- Snacking on keto-friendly foods may be a beneficial way to curb cravings and help in the early keto-adaptation process.
- Make sure to check labels for added sugars.
- Keto snack options often contain beneficial vitamins and minerals.
- Choose the calories you eat wisely, keto snacks can often be calorically dense.
One of the biggest questions we get about ketogenic dieting is, “What snacks can I have?” Meal frequency is not as important as many people like to claim, and this is especially true on a ketogenic diet. So, what are the best options? Here are some of our best recommendations for keto snacks.
Despite being a fruit, avocados are actually a keto-friendly food. Avocados are rich sources of potassium, vitamin K, vitamin E, fiber, magnesium, and heart-healthy monounsaturated fats. In smaller amounts, you can also find a majority of the B vitamins (with the exceptions of vitamin B12), phosphorus, manganese, and copper.
Interestingly, while people may shy away from avocados because of their average carbohydrate content (17 grams each), the actual net carbohydrates is only 4 grams due to the astounding 13 grams of fiber that does not count towards net carbohydrates.
The average avocado contains a whopping 29 grams of fat and 320 calories, so watch your serving size. Simply slice an avocado, add a bit of salt, and snack away.
Available in almost any grocery store or gas station, string cheese is something you can easily carry along with you for a great snack if you are not avoiding dairy. It is a great source of fat and protein that can keep you satisfied between meals. Cheese is also a good source of vitamins and minerals such as calcium and phosphorus. String cheese is not only an easy food to carry, but it is also pre-portioned out, making serving sizes and macronutrient calculations easy. An added bonus is that it is a fun food to eat!
Missing your potato chips on a keto diet? Pork rinds are a great substitute as a salty, crunchy snack. Pork rinds get a bad reputation because they are just fried pigskin. But for keto dieters, they are a good source of fat. A one-ounce serving contains zero carbohydrates, 17 grams of protein, and 9 grams of fat. Pork rinds also contain high amounts of the monounsaturated oleic acid (omega-9), which happens to be the same fatty acid that is found in olive oil.
Over recent years, eggs were vilified by nutrition critics because of their high cholesterol and saturated fat content. However, eggs are now receiving a revival because of shifts in science and the recognition of their nutritional prowess and label as a superfood. Because the egg contains the complete range of amino acids, it is actually the highest quality food source of protein and referenced as the “gold standard” for evaluating the protein quality in all other foods.

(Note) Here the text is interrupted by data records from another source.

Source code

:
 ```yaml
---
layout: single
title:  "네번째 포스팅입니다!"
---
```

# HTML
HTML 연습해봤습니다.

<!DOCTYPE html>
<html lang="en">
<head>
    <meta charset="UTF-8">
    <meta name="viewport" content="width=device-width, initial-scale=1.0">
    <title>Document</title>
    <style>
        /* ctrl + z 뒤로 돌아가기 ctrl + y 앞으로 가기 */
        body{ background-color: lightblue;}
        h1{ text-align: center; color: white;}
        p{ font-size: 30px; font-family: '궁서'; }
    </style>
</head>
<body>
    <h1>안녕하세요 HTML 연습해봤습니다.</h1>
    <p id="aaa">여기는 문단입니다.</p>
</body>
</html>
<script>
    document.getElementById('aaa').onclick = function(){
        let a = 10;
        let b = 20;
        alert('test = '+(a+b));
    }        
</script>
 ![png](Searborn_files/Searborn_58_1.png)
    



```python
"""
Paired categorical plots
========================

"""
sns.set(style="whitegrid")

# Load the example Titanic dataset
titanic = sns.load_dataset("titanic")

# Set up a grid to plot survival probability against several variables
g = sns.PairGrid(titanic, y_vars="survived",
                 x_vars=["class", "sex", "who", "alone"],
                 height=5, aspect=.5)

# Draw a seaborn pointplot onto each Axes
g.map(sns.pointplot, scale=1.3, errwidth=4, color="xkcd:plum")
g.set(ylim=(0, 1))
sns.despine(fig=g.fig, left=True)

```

Besides the protein in eggs, they are the richest food sources of choline found in our diet. In the United States, an average diet provides about 300 milligrams of choline per day, which is less than the recommended amount for an adult woman (425 milligrams) or an adult man (550 milligrams). Since one egg provides over 100 milligrams of choline and only 75–80 calories, eggs provide far more choline per calorie than almost every other choline-rich food.
The benefits do not stop there. Eggs also contain a wide number of vitamins and minerals such as selenium; biotin; multiple B-vitamins; as well as vitamins A, D, E, and K. There is so much nutrition packed in this egg-credible snack food!
Nuts and Seeds
Most nuts and seeds are great for keto because they are generally low in carbohydrates, high in fat, and are a great source of nutrition—just be wary about the kinds of nuts you are eating. An ounce of nuts or seeds provides anywhere from 10 to 20 grams of fat in just a bite-sized handful. As an added benefit, the majority of the fats in nuts and seeds are of the heart-healthy, cholesterol-improving variety.
Different nuts have varying amounts of vitamins and minerals including several B-vitamins (including folate), vitamin E, and minerals such as calcium, iron, zinc, potassium, and magnesium. Most nuts also contain antioxidant minerals (selenium, manganese, and copper), plus other phytochemicals such as antioxidant compounds (flavonoids and resveratrol) and plant sterols.
However, it is easy to over-eat on nuts, so portion control is key. Sticking to a handful or two once or twice per day should not push you over your caloric goals and can actually help add calories for someone who is struggling to add or maintain weight. Some solid choices are Brazilian and macadamia nuts. For more on nuts, check out our article!
Pickles: Pickles are a great minimal carb snack to satisfy the salty and crunchy cravings you may get. They are a great source of sodium and electrolytes that can help you stay out of the “keto flu” zone. Watch out for added sugar when choosing your pickles!
Sugar Free Jell-O Packs: Need something sweet to snack on? While they do contain some artificial sweeteners, these hardly contain any calories, and can provide some filling added food volume.
Beef Jerky: Nothing better than a nice chunk of meat to boost your protein intake. Make sure you will look out for any added sugars used to add flavor.